Scientists Control Light with 2-D Photonic Band Gap Material

Want to control light? Scientists have discovered a new way to do so. They've demonstrated the ability of two-dimensional disordered photonic band gap material to be a platform to control light in unprecedented ways. This could allow researchers to manipulate the flow and radiation of light by breaking away from the highly angular and constrained pathways for light. This, in turn, could help with the development of compact optical circuits for signal processing and telecommunications.

Photonic band gap materials help steer photons in the same way that semiconductors steer the flow of electrons in modern electronics. In order to do so, the materials block light of a certain energy so that it won't be able to propagate or exist in the material. While photonic band gap materials are rare in nature, they can be seen in the iridescent wings of some butterflies or on opals.

Scientists have long believed that a photonic band gap within constructed materials must rely on the reflection in layers of crystalline structures such as silicon crystals. But by using numerical simulations, the researchers predicted that it's possible to have photonic band gap in disordered structures.

That's when the researchers got to work. They started with a "point pattern" to design the disordered materials. This design was then converted into a computer file for three-dimension printing of the base structure, with precise holes and slots that guided the assembly of alumina rods and sheets.

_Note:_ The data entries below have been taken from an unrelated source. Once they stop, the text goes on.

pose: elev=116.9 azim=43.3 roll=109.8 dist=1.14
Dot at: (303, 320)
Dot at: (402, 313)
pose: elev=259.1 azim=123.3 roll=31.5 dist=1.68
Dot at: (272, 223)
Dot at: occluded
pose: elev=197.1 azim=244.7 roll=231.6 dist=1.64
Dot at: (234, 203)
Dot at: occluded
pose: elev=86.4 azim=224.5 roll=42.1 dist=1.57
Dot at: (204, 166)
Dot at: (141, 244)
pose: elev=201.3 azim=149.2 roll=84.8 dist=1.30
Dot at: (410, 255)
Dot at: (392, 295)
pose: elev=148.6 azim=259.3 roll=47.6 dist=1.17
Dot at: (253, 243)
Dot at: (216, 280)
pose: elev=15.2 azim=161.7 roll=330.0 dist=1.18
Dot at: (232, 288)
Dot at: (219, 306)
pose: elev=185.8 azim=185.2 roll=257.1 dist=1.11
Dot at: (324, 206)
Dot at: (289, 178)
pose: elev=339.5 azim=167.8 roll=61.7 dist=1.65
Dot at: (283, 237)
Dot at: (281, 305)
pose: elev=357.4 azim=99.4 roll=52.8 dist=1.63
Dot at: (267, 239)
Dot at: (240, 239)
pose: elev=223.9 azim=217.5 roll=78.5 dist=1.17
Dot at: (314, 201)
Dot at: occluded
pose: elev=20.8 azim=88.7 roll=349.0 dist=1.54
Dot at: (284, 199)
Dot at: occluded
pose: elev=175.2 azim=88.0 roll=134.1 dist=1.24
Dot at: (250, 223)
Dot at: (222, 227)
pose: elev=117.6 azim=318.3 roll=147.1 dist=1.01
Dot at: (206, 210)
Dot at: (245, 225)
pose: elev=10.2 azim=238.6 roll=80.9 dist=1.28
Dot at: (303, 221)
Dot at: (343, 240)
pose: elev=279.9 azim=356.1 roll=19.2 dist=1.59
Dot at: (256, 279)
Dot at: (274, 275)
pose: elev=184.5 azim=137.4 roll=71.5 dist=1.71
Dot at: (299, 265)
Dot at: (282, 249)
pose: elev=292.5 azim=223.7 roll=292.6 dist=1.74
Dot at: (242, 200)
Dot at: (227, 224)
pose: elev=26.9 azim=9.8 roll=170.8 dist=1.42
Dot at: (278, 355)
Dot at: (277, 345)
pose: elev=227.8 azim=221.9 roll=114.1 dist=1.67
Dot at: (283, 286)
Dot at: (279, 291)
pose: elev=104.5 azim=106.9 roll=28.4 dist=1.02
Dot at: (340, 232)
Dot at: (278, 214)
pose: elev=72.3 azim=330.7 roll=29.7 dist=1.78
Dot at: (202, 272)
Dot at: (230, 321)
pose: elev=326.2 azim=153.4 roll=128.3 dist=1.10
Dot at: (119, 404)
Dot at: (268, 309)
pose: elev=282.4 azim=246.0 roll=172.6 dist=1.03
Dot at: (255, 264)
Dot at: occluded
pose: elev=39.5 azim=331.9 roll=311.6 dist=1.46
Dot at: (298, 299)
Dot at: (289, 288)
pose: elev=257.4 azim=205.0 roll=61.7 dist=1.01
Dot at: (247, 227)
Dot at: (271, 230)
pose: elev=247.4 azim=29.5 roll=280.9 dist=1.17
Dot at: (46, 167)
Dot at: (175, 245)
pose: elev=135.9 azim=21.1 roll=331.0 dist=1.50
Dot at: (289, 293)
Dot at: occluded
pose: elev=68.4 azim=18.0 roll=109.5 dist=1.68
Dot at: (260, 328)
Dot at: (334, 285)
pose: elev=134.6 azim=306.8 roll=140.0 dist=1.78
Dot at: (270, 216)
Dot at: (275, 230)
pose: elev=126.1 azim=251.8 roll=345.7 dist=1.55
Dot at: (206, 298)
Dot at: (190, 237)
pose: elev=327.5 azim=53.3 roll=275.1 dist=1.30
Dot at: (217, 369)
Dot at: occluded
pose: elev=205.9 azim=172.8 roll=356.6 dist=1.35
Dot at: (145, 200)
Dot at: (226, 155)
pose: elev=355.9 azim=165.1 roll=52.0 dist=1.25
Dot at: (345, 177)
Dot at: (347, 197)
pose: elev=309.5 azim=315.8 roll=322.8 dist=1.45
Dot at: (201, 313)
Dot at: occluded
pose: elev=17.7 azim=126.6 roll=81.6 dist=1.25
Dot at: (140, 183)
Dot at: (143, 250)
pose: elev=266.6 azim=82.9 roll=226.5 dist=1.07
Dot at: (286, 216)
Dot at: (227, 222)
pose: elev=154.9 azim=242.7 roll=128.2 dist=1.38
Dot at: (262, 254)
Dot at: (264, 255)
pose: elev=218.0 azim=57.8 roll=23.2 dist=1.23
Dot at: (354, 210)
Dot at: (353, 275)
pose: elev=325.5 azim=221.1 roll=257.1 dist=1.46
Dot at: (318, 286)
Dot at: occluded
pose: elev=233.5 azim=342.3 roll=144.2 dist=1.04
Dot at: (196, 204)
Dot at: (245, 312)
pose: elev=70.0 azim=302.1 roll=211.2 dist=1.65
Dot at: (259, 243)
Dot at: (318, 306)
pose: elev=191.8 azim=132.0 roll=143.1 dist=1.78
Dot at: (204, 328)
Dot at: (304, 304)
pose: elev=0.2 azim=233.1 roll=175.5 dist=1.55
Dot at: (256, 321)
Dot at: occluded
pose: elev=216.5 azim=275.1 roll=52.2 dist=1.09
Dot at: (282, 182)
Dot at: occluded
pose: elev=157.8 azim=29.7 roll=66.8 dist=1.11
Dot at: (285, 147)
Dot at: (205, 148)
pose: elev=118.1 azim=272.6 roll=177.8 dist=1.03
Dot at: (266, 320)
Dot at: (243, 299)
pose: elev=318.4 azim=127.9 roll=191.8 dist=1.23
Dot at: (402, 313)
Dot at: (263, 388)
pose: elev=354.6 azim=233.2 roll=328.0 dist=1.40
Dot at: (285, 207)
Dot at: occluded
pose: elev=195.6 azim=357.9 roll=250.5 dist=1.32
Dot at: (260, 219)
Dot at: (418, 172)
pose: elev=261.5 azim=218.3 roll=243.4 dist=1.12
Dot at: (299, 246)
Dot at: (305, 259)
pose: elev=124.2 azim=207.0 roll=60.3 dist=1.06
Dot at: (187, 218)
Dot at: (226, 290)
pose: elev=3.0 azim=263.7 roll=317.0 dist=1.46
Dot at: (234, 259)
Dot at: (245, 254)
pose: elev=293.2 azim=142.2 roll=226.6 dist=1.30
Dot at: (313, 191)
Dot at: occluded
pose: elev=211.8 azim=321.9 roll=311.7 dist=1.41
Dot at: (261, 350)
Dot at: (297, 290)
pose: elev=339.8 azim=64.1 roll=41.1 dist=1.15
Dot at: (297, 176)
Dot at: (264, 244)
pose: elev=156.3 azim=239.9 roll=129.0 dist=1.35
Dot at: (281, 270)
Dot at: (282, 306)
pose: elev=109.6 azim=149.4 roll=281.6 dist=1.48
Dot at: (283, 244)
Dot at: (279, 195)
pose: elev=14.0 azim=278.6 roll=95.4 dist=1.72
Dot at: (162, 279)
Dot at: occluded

In the end, they created a disorderly material that wasn't limited to particular rotational symmetry--like an orderly periodic pattern. This means that the disorderly material could be built to be isotropic or look the same in all directions. This allows the scientists to choose any kind of bending or curved passes to direct the light's flow.

"Scientifically, it's terrific to prove that a disordered structure can have a photonic band gap, for all polarizations in all directions," said Weining Man, the lead researcher, in a news release.

The findings could help create future materials. Applications could include new materials that could be employed for more efficient solar panels and illuminated displays. However, it will be a long time before we see any of these practical applications.

The findings are published in the journal Proceedings of the National Academy of Sciences.